Population and community effects of marine plant genetic diversity

Background/Question/Methods

Intra-specific trait variation in habitat-forming species can have important ecological consequences at the population, community, and ecosystem level. However, the contribution of genetic variation among individuals to these effects is seldom documented, leaving it an open question whether overall trait variation results primarily from differences within or among genotypes. We quantified morphological and physiological variation within and among genotypes of a marine foundation species, the clonal seagrass Zostera marina, across several experiments in the laboratory and field both with and without competition. We also examined the potential for trade-offs among traits across genotypes, as well as among individuals of a given genotype. Finally, we assessed whether trait variation is correlated with the number of alleles shared between individuals to determine if relatedness can be used as a proxy for variation in key morphological and physiological traits.

Results/Conclusions

We found that genotypes differed in shoot production, biomass, allocation to sexual reproduction, and both root and shoot nutrient uptake rates. These differences were consistent in both laboratory and field experiments, regardless of the presence or absence of intra-specific competition. Zostera genotypes also differed with respect to the community of invertebrates that are closely associated with the plants: for instance, the opisthobranch gastropod Phyllaplysia taylori differentiated among genotypes in a mesocosm experiment, preferentially laying egg sacs on particular genotypes. Bivariate comparisons of traits across genotypes revealed strong positive correlations between some morphological variables (e.g., above-ground biomass and maximum root length) and a negative relationship between leaf nitrate uptake and root ammonium uptake.  However, bivariate trait comparisons within individuals of the same genotype did not show the same patterns as across genotypes.
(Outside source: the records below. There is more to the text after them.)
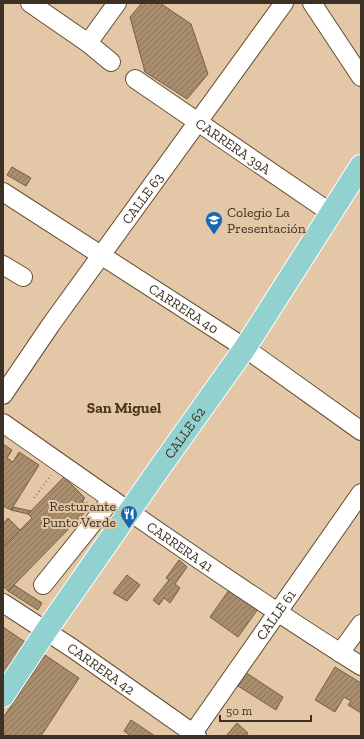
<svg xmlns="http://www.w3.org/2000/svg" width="364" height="739" font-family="'Zilla Slab',serif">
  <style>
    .building { fill: url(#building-hatch); stroke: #775f41 }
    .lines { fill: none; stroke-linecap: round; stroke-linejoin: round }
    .minor-casing { stroke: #654e30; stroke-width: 20 }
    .major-casing { stroke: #fff; stroke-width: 24 }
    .path { stroke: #8e7b64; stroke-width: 2; stroke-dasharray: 1 3; stroke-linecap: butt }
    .minor { stroke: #fff; stroke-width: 18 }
    .major { stroke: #91d1d0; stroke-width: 22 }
    .labels { text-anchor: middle; stroke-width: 4; stroke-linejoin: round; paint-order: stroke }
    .street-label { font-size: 14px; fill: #3c3124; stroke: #e3c7a6 }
    .poi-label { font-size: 14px; fill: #3c3124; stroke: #e3c7a6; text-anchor: start }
    .neighbourhood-label { font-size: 15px; font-weight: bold; fill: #4d3719; stroke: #e3c7a6 }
  </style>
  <defs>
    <pattern id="building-hatch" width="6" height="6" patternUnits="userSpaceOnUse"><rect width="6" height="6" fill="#a88e6f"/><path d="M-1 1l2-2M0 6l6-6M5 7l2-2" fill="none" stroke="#8a755b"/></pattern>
  </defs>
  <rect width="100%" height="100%" fill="#e3c7a6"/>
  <path class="building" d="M142,3H160L191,24L208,74L187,99L145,72L130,17Z
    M12,167L31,178L26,186L7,175Z
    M3,444L12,450L7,458L13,462L19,452L39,465L11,510L3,506Z
    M64,477L85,498L82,501L89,508L8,591L3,586V547L32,518L28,514Z
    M13,507L31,511L28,514L11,510Z
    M8,518L20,530L3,547V524Z
    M179,560L187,567L175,584L180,588L170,603L164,598L159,605L153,600L169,580L166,578Z
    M127,575L140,585L127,601L113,593Z
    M14,585L42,603L38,610L8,591Z
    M229,590L258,609L238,637L210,617Z
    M3,627L31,646L3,688Z
    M45,655L79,678L41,736H3V718Z
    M335,667L361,683V713L348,705L351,701L344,697L335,712L315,700Z
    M245,672L283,697L276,710L238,686Z
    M131,720L155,736H131L124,731Z
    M237,723L248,733L246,736H226Z"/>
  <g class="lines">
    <defs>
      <g id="minor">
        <path d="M30,3L88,43L111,62"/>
        <path d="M312,3L361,77"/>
        <path d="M88,43L117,3"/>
        <path id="s1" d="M135,79L331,213"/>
        <path id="s2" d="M3,192L245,348L361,431"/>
        <path d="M3,265L23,277"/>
        <path id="s3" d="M3,395L52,323L284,3"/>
        <path id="s4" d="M3,423C121,506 239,589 361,666"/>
        <path d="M43,585L112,499"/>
        <path id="s5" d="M3,603L72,648L197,736"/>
        <path d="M340,653L361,624"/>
        <path id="s6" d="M191,736L361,493"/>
      </g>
      <g id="major">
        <path id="s7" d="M3,696L46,631L161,466L245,348L361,166"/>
      </g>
    </defs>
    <use href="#minor" class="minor-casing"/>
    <use href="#major" class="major-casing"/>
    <path class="path" d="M34,498L51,475
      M83,500L89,504"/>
    <use href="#minor" class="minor"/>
    <use href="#major" class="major"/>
  </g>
  <defs>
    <symbol id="school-pin" viewBox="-11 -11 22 30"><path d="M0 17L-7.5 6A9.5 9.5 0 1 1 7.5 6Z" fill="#1467b5" stroke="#e3c7a6"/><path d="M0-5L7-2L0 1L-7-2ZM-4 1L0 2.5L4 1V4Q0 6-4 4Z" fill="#fff"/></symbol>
    <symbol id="restaurant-pin" viewBox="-11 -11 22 30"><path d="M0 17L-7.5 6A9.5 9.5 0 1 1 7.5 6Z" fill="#1467b5" stroke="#e3c7a6"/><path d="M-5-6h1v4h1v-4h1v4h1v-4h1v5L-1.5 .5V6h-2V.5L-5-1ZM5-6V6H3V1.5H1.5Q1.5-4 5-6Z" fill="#fff"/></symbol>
  </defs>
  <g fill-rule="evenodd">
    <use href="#school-pin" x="204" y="210" width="20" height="27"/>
    <use href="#restaurant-pin" x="119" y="504" width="20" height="27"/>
  </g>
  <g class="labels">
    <g class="street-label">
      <text dy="5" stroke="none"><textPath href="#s1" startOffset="119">CARRERA 39A</textPath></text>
      <text dy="5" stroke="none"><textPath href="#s3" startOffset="241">CALLE 63</textPath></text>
      <text dy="5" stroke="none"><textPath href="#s2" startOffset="215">CARRERA 40</textPath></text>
      <text dy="5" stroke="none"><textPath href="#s7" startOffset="320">CALLE 62</textPath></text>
      <text dy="5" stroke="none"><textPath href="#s4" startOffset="216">CARRERA 41</textPath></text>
      <text dy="5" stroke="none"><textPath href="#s6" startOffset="148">CALLE 61</textPath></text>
      <text dy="5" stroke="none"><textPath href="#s5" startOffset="118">CARRERA 42</textPath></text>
    </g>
    <g class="poi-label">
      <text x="227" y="217">Colegio La<tspan x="227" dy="16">Presentación</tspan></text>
      <text x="116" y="511" text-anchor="end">Resturante<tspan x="116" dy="16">Punto Verde</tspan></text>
    </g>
    <g class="neighbourhood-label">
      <text x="124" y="413">San Miguel</text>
    </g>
  </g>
  <rect width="364" height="739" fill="none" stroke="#3c3124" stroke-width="8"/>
  <path d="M220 715v6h91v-6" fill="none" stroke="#3c3124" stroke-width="2"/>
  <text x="226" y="715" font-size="12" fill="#3c3124" stroke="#e3c7a6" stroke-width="3" paint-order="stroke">50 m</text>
</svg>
The relationship between trait variation among genotypes and the relatedness of those genotypes measured at neutral markers varied in strength and sign across traits. Interestingly, relatedness proved a more consistent predictor of mixture performance than direct measures of trait variation. Our results suggest that morphological variability observed in seagrasses results primarily from variation among, rather than within, genotypes. Thus, differential loss of particular genotypes to disturbance could result in significant changes in trait variation, with resulting population- and community-level effects.